- Born: Mary Soutar 15 December 1897 Aberdeen
- Died: 16 March 1978 (aged 80) Ninewells Hospital, Dundee
- Occupations: Mill worker, songwriter
- Known for: Socialist activism, trade unionism and songwriting

= Mary Brooksbank =

Scottish mill worker, socialist, trade unionist and songwriter

Mary Brooksbank (born Soutar; 15 December 1897 - 16 March 1978) was a Scottish mill worker, socialist, trade unionist and songwriter. She was an active member of the Communist Party of Great Britain between 1920 and 1933, and spent three periods in prison as a result of her agitation. She attended John Maclean's last meetings at the Scottish Labour College.

She is remembered today as a prominent figure in Dundee's labour movement. She founded the Working Women Guild to fight for better health and social services in Dundee, securing a membership of over 300, and was heavily involved in October 1934 with the National Unemployed Workers Movement county march to Forfar, to lobby the County Council; contingents were raised from Dundee, Blairgowrie, Montrose, Ferryden and Arbroath.

== Early life ==

Mary Brooksbank was born in an Aberdeen slum, the oldest of either five or ten children, and came to Dundee when she was eight or nine years old. She began working illegally in Dundee's jute mills as a bobbin shifter by the age of 12, and had her first experience of trade unionism at the age of 14, when the girls at her jute mill successfully marched for a 15% pay rise.

Mary's father, Sandy Soutar (who died in 1953, aged 86), was from St Vigeans, Arbroath, and had been an active trade unionist amongst the dock workers, working with James Connolly. Her mother, Rose Ann Soutar, née Gillan, was a fisher lassie and domestic servant. It is said that the Soutar family was "effectively blacklisted in Dundee because of their trade union activities".

== Political life ==

At 21, Brooksbank rejected Roman Catholicism, became an atheist and was inspired by John McLean to join the Communist Party to fight for women's rights, equality, and the demise of capitalism. She is quoted as saying:

“I have never had any personal ambitions. I have but one: to make my contribution to destroy the capitalist system.”

She was expelled from the Communist Party in 1933 as she was critical of Stalin, and became more sympathetic to Scottish nationalism. John Maclean, whose classes she attended in Glasgow, was a major proponent of an independent "Scottish workers' republic".

She continued to be politically active to the end of her life, in campaigning for better housing and for pensioners' rights.

== Music ==

Family sing-a-longs nurtured Brooksbank's love of music. She sang, played the violin and wrote songs. When money was low, she took the ferry from Dundee to Tayport and sang for money in the street. In the 1960s and 1970s she sang on radio and television.

Most of her songs were about the life of the working-class mill workers of Dundee, mostly women.

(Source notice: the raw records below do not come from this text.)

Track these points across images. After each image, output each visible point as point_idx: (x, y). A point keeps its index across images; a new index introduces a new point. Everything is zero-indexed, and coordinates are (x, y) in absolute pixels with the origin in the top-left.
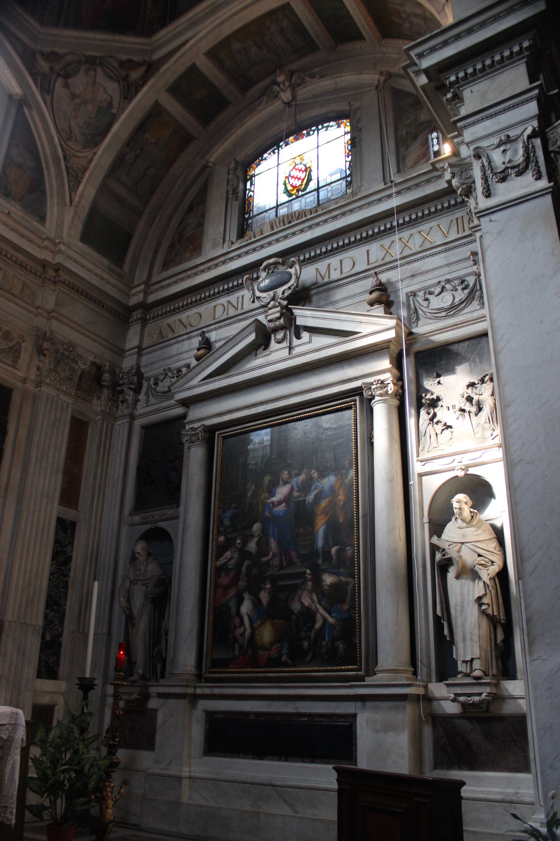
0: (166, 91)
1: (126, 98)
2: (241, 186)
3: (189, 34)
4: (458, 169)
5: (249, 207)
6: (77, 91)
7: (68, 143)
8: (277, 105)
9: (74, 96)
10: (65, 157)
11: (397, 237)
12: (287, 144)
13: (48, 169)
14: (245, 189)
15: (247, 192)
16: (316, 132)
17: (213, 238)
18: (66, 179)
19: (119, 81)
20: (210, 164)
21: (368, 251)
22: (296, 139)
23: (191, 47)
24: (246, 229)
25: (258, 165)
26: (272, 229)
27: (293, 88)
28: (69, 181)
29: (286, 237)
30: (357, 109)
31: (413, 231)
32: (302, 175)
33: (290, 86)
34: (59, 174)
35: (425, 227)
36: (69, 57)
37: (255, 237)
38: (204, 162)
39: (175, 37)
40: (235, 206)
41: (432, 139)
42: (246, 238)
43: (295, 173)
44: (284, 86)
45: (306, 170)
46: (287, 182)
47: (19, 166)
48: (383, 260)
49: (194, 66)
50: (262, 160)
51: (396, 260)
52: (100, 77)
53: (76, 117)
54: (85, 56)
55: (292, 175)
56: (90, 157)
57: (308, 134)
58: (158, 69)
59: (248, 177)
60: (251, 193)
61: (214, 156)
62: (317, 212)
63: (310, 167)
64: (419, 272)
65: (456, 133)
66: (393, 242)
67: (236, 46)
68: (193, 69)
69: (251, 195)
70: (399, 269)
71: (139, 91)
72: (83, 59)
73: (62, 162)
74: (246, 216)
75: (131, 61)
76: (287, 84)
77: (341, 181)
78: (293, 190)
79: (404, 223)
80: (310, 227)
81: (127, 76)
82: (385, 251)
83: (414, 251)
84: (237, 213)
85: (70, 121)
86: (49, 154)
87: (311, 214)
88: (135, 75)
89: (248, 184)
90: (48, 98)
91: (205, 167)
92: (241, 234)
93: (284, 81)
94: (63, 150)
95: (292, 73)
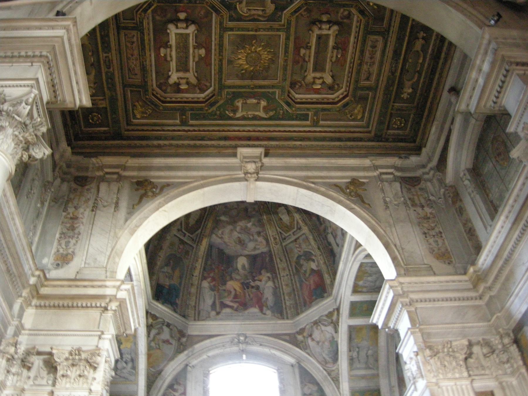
6: (318, 340)
7: (328, 365)
9: (318, 343)
18: (333, 384)
52: (323, 328)
53: (324, 351)
54: (312, 323)
67: (361, 283)
72: (312, 324)
81: (332, 320)
85: (322, 354)
88: (335, 318)
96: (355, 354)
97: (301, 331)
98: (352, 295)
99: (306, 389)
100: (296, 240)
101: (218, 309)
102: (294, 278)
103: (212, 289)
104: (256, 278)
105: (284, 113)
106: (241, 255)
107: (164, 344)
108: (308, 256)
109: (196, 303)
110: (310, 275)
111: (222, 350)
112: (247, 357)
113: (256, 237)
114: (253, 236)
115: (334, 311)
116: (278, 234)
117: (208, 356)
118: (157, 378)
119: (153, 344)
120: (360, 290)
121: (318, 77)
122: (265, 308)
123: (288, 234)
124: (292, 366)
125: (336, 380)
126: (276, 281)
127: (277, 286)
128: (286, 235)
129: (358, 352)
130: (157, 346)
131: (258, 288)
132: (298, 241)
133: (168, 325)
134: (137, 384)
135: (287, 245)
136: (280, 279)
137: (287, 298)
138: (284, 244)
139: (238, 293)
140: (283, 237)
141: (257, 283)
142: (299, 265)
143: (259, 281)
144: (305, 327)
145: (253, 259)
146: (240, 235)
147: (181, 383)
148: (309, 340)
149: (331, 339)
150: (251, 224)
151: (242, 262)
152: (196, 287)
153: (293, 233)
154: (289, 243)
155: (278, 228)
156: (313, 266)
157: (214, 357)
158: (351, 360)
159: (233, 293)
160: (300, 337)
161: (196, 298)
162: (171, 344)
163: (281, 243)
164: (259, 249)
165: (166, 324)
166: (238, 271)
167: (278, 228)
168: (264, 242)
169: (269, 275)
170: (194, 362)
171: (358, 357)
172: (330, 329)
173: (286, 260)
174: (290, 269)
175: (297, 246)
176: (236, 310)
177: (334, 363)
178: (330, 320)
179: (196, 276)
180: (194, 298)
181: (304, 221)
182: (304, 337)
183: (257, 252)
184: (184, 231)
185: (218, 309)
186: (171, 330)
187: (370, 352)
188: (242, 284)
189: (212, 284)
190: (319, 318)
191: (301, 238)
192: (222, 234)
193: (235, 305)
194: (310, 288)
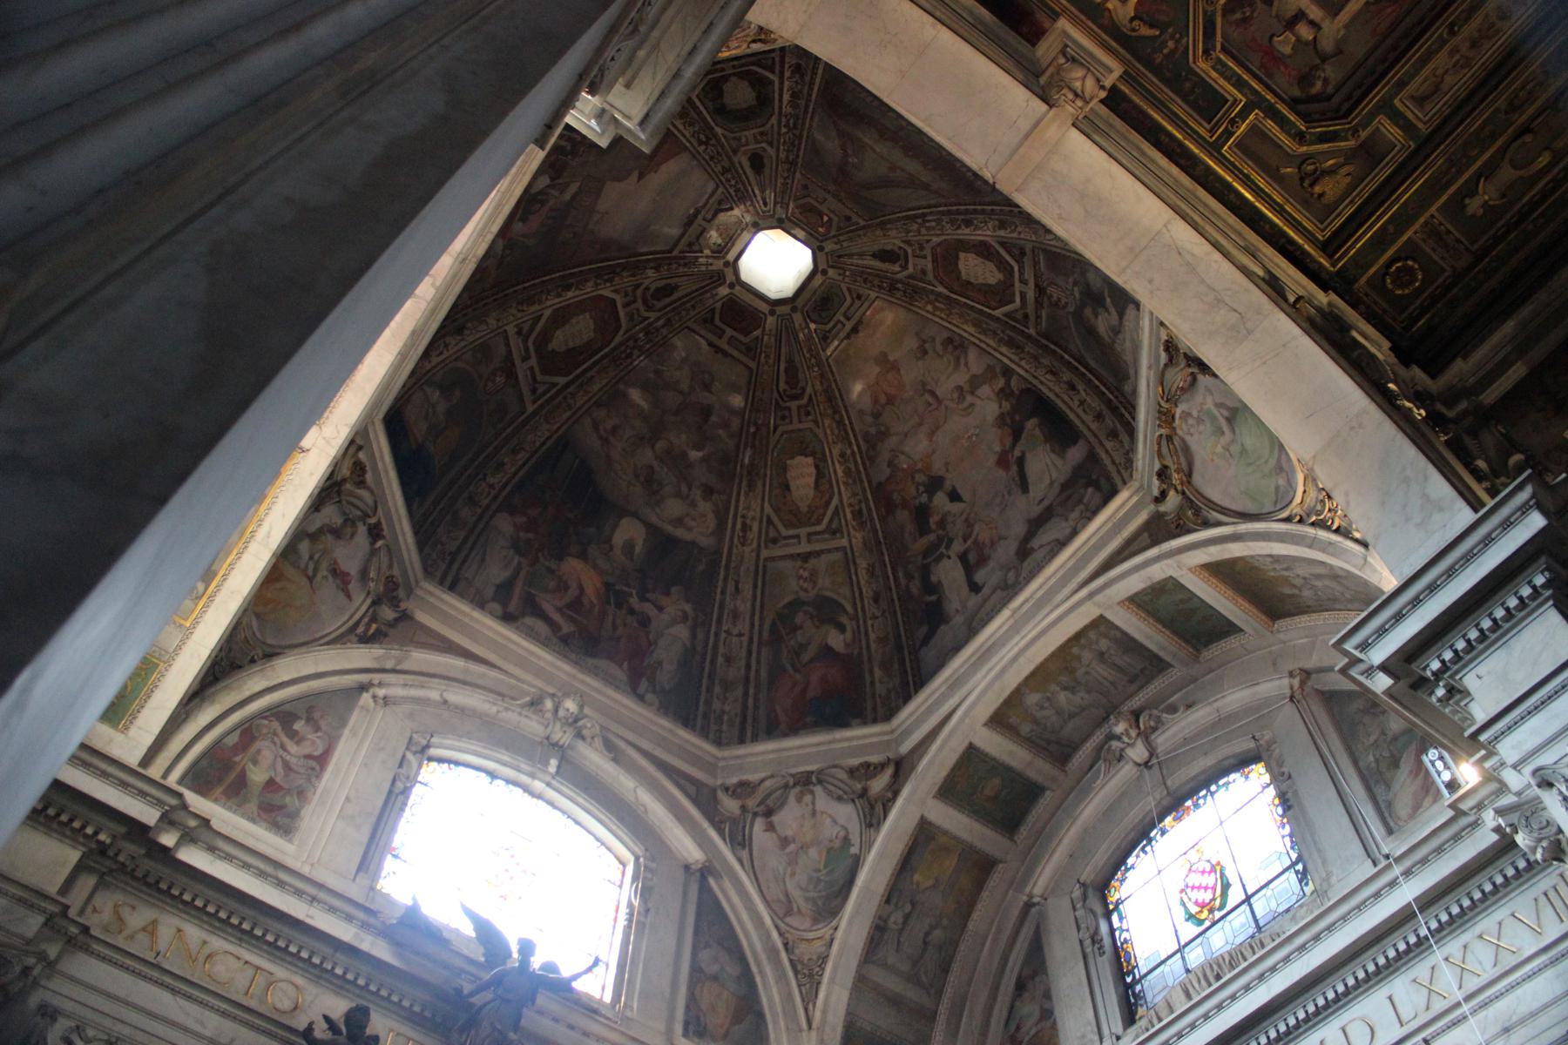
0: (934, 797)
1: (870, 825)
2: (1104, 927)
3: (952, 702)
4: (1518, 814)
5: (1128, 962)
6: (789, 833)
7: (788, 920)
8: (1126, 771)
9: (785, 842)
10: (786, 945)
11: (1437, 955)
12: (1163, 832)
13: (761, 972)
14: (1112, 931)
15: (1117, 933)
16: (1209, 798)
17: (1079, 1034)
19: (853, 801)
20: (1036, 900)
21: (1390, 998)
22: (1178, 819)
23: (961, 720)
24: (1136, 1004)
25: (1122, 881)
26: (1189, 996)
27: (1146, 736)
28: (799, 986)
29: (1220, 1007)
30: (1270, 744)
31: (1466, 937)
32: (1210, 880)
33: (1138, 735)
34: (781, 978)
35: (1487, 923)
36: (768, 783)
37: (1160, 1020)
38: (1025, 898)
39: (930, 711)
40: (1104, 966)
41: (1433, 763)
42: (1143, 1023)
43: (1196, 879)
44: (1130, 737)
45: (1213, 870)
46: (1186, 900)
47: (715, 978)
48: (1428, 1008)
49: (971, 747)
50: (1127, 870)
51: (1458, 1005)
53: (793, 874)
54: (792, 775)
55: (1190, 884)
56: (827, 937)
57: (1196, 806)
58: (913, 768)
59: (1111, 907)
60: (1125, 935)
61: (1040, 884)
62: (1263, 946)
63: (1218, 863)
64: (1515, 1019)
65: (1483, 752)
66: (1433, 968)
67: (1032, 699)
68: (972, 753)
69: (1125, 940)
70: (1472, 1020)
71: (890, 808)
72: (791, 782)
73: (784, 955)
74: (1129, 980)
75: (867, 765)
76: (1133, 733)
77: (1287, 874)
78: (1201, 912)
79: (1441, 927)
80: (1261, 977)
82: (1425, 991)
83: (1486, 978)
84: (1110, 978)
85: (784, 882)
86: (759, 946)
87: (1254, 953)
88: (878, 784)
89: (1115, 917)
90: (745, 854)
91: (1029, 906)
92: (1130, 1018)
93: (1126, 730)
94: (781, 934)
95: (1136, 715)
96: (897, 917)
97: (742, 789)
98: (985, 724)
99: (705, 955)
100: (806, 557)
101: (513, 606)
102: (759, 653)
103: (516, 545)
104: (648, 595)
105: (1173, 52)
106: (635, 515)
107: (331, 579)
108: (827, 612)
109: (459, 549)
110: (811, 661)
111: (494, 709)
112: (559, 767)
113: (697, 494)
114: (690, 489)
115: (882, 766)
116: (761, 521)
117: (445, 702)
118: (253, 661)
119: (304, 547)
120: (1013, 720)
121: (1312, 16)
122: (644, 684)
123: (792, 532)
124: (687, 868)
125: (809, 975)
126: (700, 636)
127: (699, 649)
128: (784, 532)
129: (907, 917)
130: (311, 566)
131: (645, 622)
132: (813, 562)
133: (375, 533)
134: (188, 633)
135: (773, 559)
136: (717, 635)
137: (717, 689)
138: (765, 553)
139: (585, 601)
140: (772, 534)
141: (649, 609)
142: (784, 622)
143: (656, 606)
144: (762, 781)
145: (662, 544)
146: (655, 464)
147: (323, 723)
148: (759, 825)
149: (837, 844)
150: (700, 454)
151: (629, 532)
152: (479, 511)
153: (809, 534)
154: (782, 558)
155: (766, 504)
156: (836, 640)
157: (462, 711)
158: (879, 930)
159: (573, 592)
160: (730, 805)
161: (466, 538)
162: (349, 597)
163: (759, 546)
164: (690, 529)
165: (373, 521)
166: (611, 548)
167: (766, 504)
168: (711, 522)
169: (688, 607)
170: (395, 688)
171: (901, 932)
172: (846, 815)
173: (754, 596)
174: (757, 623)
175: (806, 574)
176: (565, 640)
177: (816, 921)
178: (858, 787)
179: (491, 486)
180: (462, 535)
181: (857, 514)
182: (743, 808)
183: (680, 533)
184: (530, 344)
185: (513, 606)
186: (374, 552)
187: (937, 934)
188: (607, 586)
189: (521, 534)
190: (820, 771)
191: (824, 557)
192: (614, 430)
193: (567, 628)
194: (804, 691)
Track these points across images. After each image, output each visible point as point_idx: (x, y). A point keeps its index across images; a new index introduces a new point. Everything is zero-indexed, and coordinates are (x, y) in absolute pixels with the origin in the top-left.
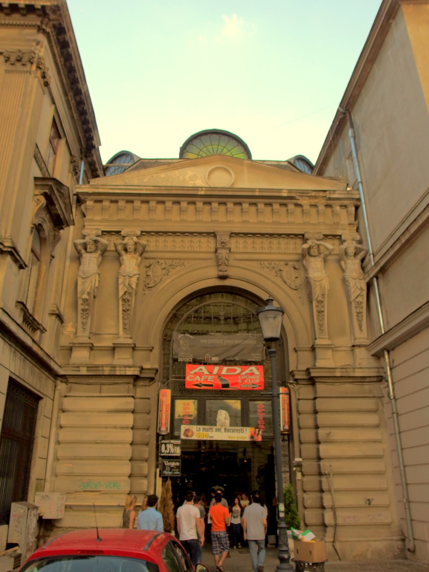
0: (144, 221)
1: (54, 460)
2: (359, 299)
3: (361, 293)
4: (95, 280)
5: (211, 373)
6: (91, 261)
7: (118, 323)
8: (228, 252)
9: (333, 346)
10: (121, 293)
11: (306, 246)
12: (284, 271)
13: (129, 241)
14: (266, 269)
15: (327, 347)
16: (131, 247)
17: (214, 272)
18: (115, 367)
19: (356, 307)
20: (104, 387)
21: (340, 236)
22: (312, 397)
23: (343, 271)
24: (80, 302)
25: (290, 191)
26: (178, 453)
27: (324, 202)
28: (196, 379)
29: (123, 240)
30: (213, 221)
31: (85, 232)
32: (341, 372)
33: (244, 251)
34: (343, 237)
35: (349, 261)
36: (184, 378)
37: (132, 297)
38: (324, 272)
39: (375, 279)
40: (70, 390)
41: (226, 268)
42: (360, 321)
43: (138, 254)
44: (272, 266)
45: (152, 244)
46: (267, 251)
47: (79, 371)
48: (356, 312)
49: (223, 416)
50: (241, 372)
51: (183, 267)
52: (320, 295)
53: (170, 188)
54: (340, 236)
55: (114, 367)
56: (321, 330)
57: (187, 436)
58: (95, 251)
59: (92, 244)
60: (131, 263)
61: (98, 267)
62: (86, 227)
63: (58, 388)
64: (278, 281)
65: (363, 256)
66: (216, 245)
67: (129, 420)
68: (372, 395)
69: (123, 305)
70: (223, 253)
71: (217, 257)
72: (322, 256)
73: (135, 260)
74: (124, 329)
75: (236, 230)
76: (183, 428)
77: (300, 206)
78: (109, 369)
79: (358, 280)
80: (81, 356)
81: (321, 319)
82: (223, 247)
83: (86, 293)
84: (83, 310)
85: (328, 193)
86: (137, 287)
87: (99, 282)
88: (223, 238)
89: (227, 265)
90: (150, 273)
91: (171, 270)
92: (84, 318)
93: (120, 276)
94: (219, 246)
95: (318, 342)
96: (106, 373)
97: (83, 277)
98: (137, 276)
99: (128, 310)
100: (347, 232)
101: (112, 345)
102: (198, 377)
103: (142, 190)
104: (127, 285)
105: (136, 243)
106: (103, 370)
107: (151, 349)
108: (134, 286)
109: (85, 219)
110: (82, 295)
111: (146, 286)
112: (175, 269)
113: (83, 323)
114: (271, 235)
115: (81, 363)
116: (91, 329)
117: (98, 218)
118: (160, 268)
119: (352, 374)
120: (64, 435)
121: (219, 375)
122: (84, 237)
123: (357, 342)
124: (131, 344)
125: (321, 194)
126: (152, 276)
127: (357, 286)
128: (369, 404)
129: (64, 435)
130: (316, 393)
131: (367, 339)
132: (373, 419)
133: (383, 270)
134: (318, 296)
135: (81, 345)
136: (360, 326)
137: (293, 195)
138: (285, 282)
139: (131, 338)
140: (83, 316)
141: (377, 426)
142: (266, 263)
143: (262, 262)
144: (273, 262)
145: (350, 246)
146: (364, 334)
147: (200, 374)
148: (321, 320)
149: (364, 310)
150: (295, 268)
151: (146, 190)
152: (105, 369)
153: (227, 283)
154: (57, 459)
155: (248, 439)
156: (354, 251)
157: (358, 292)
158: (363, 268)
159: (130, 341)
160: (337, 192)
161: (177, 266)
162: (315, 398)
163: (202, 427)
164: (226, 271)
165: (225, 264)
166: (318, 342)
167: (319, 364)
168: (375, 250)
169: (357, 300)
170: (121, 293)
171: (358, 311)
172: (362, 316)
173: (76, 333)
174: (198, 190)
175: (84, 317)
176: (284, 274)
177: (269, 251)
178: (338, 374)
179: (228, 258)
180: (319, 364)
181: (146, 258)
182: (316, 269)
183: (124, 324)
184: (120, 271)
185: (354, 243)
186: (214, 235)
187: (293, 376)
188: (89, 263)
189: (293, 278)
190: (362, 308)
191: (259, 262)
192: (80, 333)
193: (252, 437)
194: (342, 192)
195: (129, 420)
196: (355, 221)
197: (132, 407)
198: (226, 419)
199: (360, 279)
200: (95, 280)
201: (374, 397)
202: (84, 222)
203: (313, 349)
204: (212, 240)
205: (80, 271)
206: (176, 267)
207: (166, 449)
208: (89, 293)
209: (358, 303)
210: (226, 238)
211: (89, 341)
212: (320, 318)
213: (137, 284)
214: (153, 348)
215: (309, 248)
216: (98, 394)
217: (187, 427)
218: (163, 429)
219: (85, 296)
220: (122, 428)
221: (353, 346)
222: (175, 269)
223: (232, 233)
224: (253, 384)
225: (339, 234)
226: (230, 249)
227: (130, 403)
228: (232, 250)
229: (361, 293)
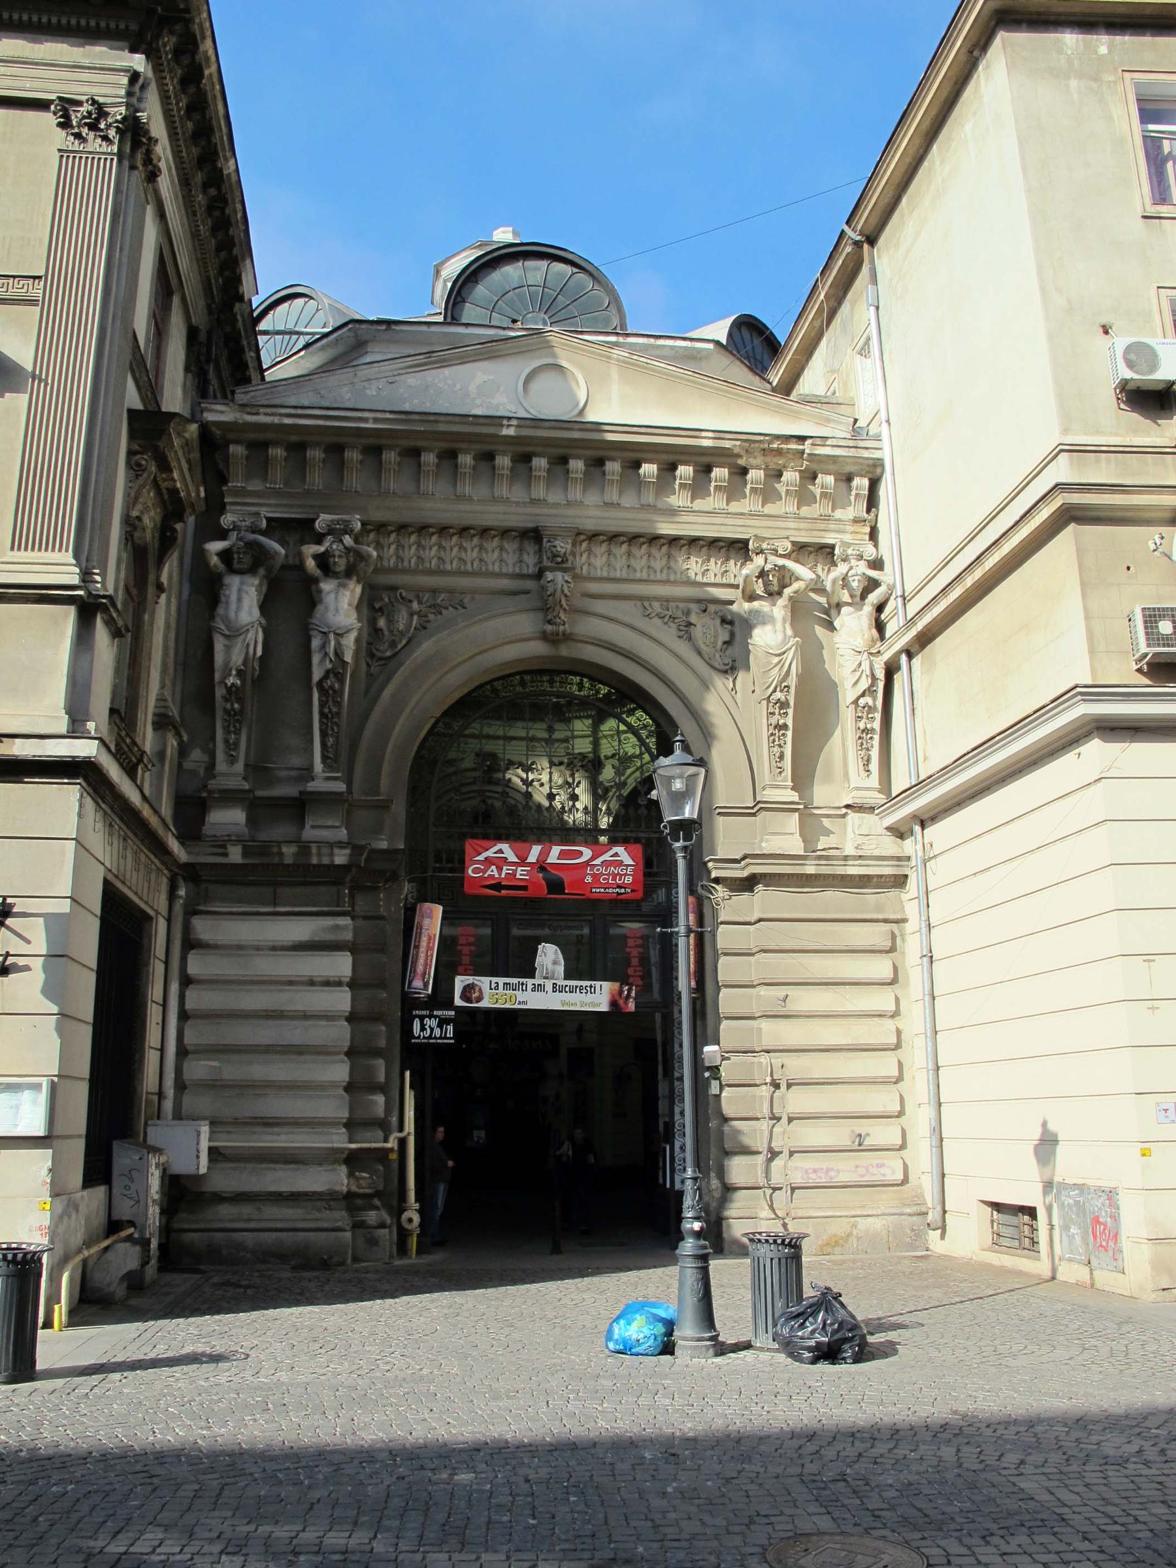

She called these songs "Mill Songs". They were full of detail and sympathy for the struggle in which these hard-working, poorly paid women were engaged to feed and care for their families.

Her most famous song was "Jute Mill Song" or "Oh Dear Me".:

Jute Mill Song (Mary Brooksbank)

Oh dear me, the mill's gannin' fast
The puir wee shifters canna get a rest
Shiftin' bobbins coorse and fine
They fairly mak' ye work for your ten and nine

Oh dear me, I wish the day was done
Rinnin' up and doon the Pass it is nae fun
Shiftin', piecin', spinnin' warp weft and twine
Tae feed and clad my bairnie affen ten and nine

Oh dear me, the warld is ill divided
Them that works the hardest are the least provided
I maun bide contented, dark days or fine
For there's nae much pleasure livin' affen ten and nine
Repeat 1

You can hear it sung by Brookshanks and later folksingers at the Scots Language Centre: Scotslanguage.com - Work Songs.

Her original notebook of songs and poems is part of the Kinnear Collection held by the archives at the University of Dundee. The same institution also holds a collection of her papers. Ewan MacColl recorded some of her songs.

== Death ==

Brooksbank died at Ninewells Hospital in Dundee on 16 March 1978. A library in Dundee was named in her honour. When the library was closed, the Brooksbank Centre on Pitairlie Road was named after her. A verse from her Jute Mill Song is inscribed in Iona marble on the Scottish Parliament Building's Canongate Wall, which displays quotations from Scottish writers and poets.

== Commemoration ==

A rearrangement of the Jute Mill Song or Oh Dear Me was created by the American artists Brian House and Sue Huang of collaborative Knifeandfork for a performance installation at West Ward Works and Verdant Works in 2016 for the NEoN Digital Arts Festival.

In 2022, to mark the 125th anniversary of her birth, the Abertay Historical Society published a collection of essays celebrating her life and work.

In September 2023, Knights Theatre held a celebration event “Oh Dear Me: The Inspirational Mary Brooksbank” at Dundee Fringe and a creative writing workshop at Verdant Works Museum.